> SOURCE DATA:
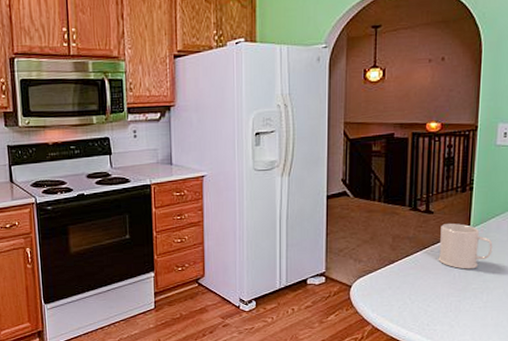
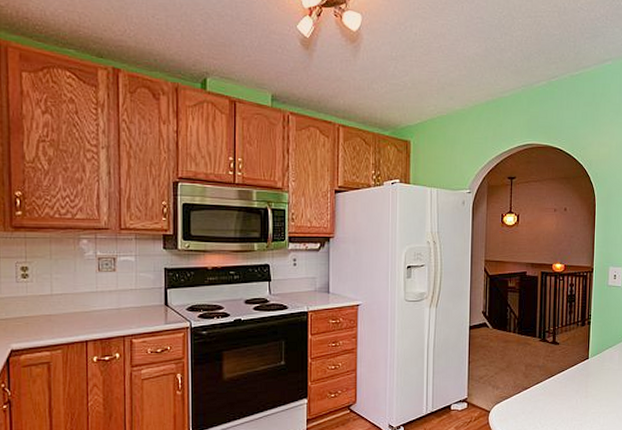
mug: present [438,223,493,269] -> none [563,354,607,395]

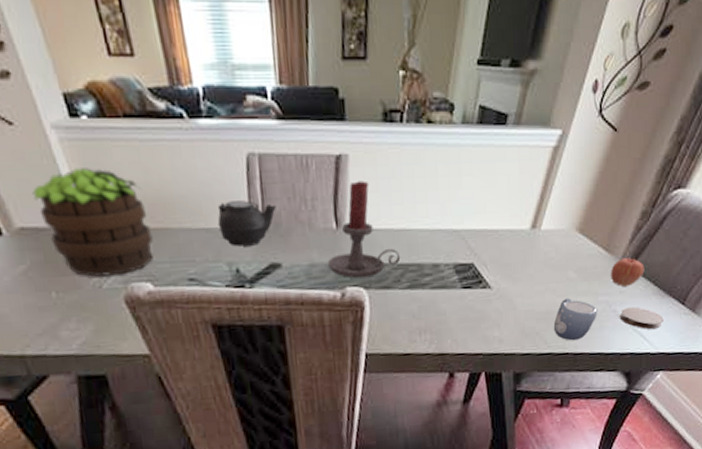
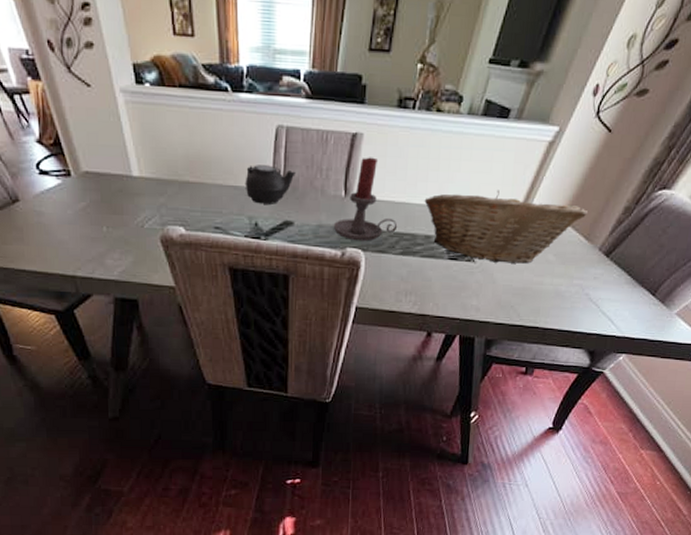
potted plant: present [32,168,154,277] -> none [98,126,190,219]
fruit basket: none [426,205,605,287] -> present [424,190,589,264]
mug: present [553,298,597,341] -> none [527,278,571,317]
apple: present [610,256,645,288] -> none [587,247,621,274]
coaster: present [619,307,664,330] -> none [591,293,633,315]

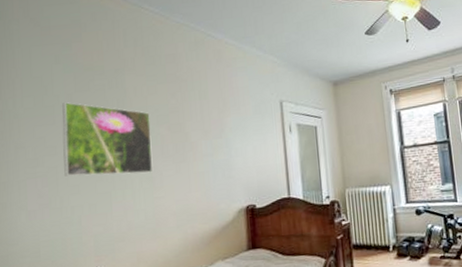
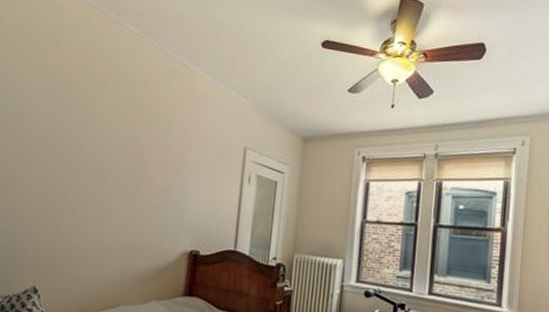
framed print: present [62,102,153,177] -> none [21,111,112,198]

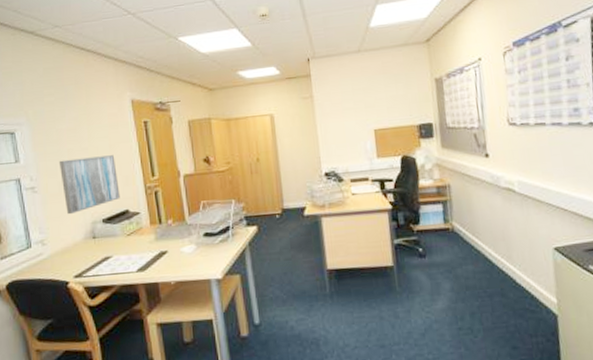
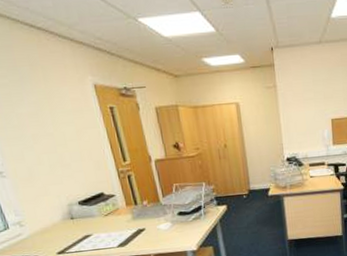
wall art: present [58,155,120,215] -> none [24,140,94,198]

> BRIEF:
The answer must be the full set of records, repeated exactly, with no pictures.

> ANSWER FOR THE TASK:
mug: present [438,223,493,269] -> none [563,354,607,395]

potted plant: present [32,168,154,277] -> none [98,126,190,219]
fruit basket: none [426,205,605,287] -> present [424,190,589,264]
mug: present [553,298,597,341] -> none [527,278,571,317]
apple: present [610,256,645,288] -> none [587,247,621,274]
coaster: present [619,307,664,330] -> none [591,293,633,315]

framed print: present [62,102,153,177] -> none [21,111,112,198]

wall art: present [58,155,120,215] -> none [24,140,94,198]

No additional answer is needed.